Materials and Methods:
This study used a total of n = 1765 patients (1242 bicuspid aortic valve [BAV] patients, median age: 42 years; 523 trileaflet aortic valve [TAV] patients, median age:45 years) with aortic 4D flow MRI acquired on either 1.5T or 3T MRI systems (Siemens). 4D flow MRI sequence parameters were: spatial res=1.2-5.0mm3, venc=150-500cm/s. A 3D aortic segmentation was generated from the 4D flow and used to extract the 3D distribution of systolic velocities inside the aorta. For AI training (n=994 BAV, n=419 TAV), 3D aorta segmentations served as input to estimate 3D systolic velocities, and the ground truth data was 4D flow derived aortic 3D velocities.

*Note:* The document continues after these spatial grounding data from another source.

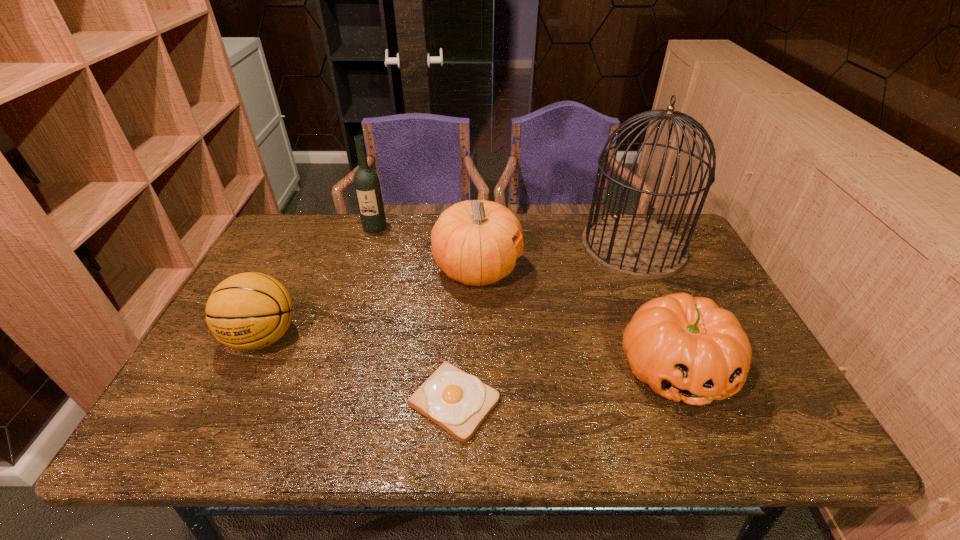
Locate an element on the screen. This screenshot has width=960, height=540. the tallest object is located at coordinates (637, 247).

This screenshot has height=540, width=960. Find the location of `the second object from left to right`. the second object from left to right is located at coordinates (367, 187).

Find the location of a particular element. Image resolution: width=960 pixels, height=540 pixels. wine bottle is located at coordinates (367, 187).

Locate an element on the screen. the taller pumpkin is located at coordinates (471, 241).

Where is `the farther pumpkin`? This screenshot has height=540, width=960. the farther pumpkin is located at coordinates (471, 241).

This screenshot has height=540, width=960. In order to click on the leftmost object in this screenshot , I will do `click(248, 311)`.

Identify the location of the shorter pumpkin. This screenshot has width=960, height=540. (686, 348).

This screenshot has height=540, width=960. What are the coordinates of `the right pumpkin` in the screenshot? It's located at (686, 348).

Locate an element on the screen. toast is located at coordinates pos(459,402).

What are the coordinates of `vacant region located at the door of the birdcage` in the screenshot? It's located at (678, 350).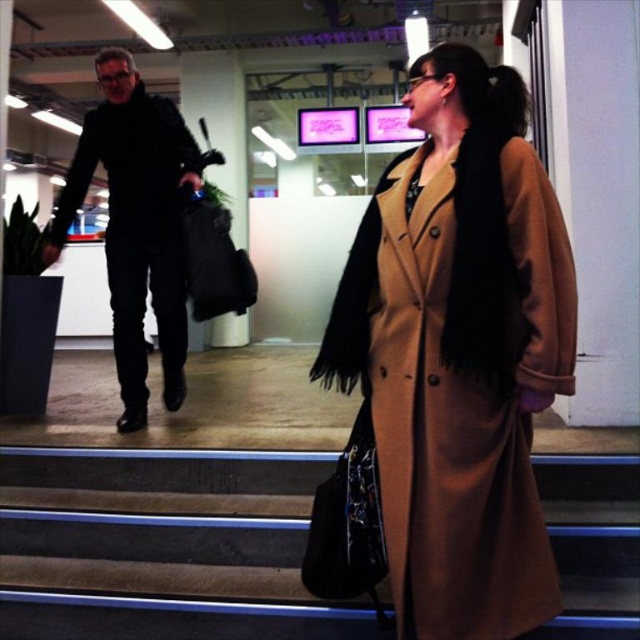
Question: Which of these objects is positioned farthest from the tan wool coat at center?

Choices:
 (A) brown wooden stairs at center
 (B) black matte jacket at left

Answer: (B)

Question: Is tan wool coat at center to the left of black matte jacket at left from the viewer's perspective?

Choices:
 (A) no
 (B) yes

Answer: (A)

Question: Does tan wool coat at center appear on the left side of brown wooden stairs at center?

Choices:
 (A) yes
 (B) no

Answer: (B)

Question: Among these points, which one is farthest from the camera?

Choices:
 (A) (125, 529)
 (B) (413, 540)
 (C) (148, 180)

Answer: (C)

Question: Which point is closer to the camera?

Choices:
 (A) tan wool coat at center
 (B) black matte jacket at left
 (C) brown wooden stairs at center

Answer: (A)

Question: Can you confirm if tan wool coat at center is wider than brown wooden stairs at center?

Choices:
 (A) yes
 (B) no

Answer: (B)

AI testing was performed on 248 BAV and 104 TAV patient data that were not included in training. The CycleGAN was composed of two generators and two discriminators[2]. For the generators, we used a 3D hybrid Densenet/Unet[3]. For the discriminators, we used 5 convolution layers of a kernel size=[4x4]. Two separate CycleGANs were trained: one for BAV datasets and another for TAV. Maximum intensity plots (MIPs) were generated for both AI-derived and 4D flow 3D velocities. Region of interests were used to quantify peak velocities (top 5%) in the ascending (AAo), arch, and descending aorta (DAo). Statistical comparisons were performed using a paired t-test or Wilcoxon signed rank test based on normality.

Results:
Across all testing datasets, the AI successfully estimated systolic aortic 3D velocities with strong agreement compared to the 4D flow MRI. Voxel-wise comparison of AI vs. 4D flow 3D systolic velocities showed a strong correlation between the methods (ICC = 0.93, low bias: 0.01m/s) and good limits of agreement (±0.3m/s). For regional peak velocity analysis, correlation demonstrated excellent agreement across all three regions (AAo, arch, DAo, ICC = 0.98-0.99 [0.96-0.98 - 0.98-0.99]. Bland-Altman analysis showed small bias for all regions (AAo: 0.03m/s, arch: 0.01m/s, DAo: 0.01m/s for both datasets) and good to moderate limits of agreement: AAo: ±0.22-0.27m/s, arch: ±0.13-0.14m/s, DAo: ±0.15m/s. No significant differences were found in the peak velocities across all datasets (AI: 1.27±0.63, 4D: 1.28±0.64).

Conclusion:
AI-based peak systolic velocity estimation showed strong agreement to the 4D flow MRI. Future direction is to develop velocity estimations from CT-derived 3D aortic geometry.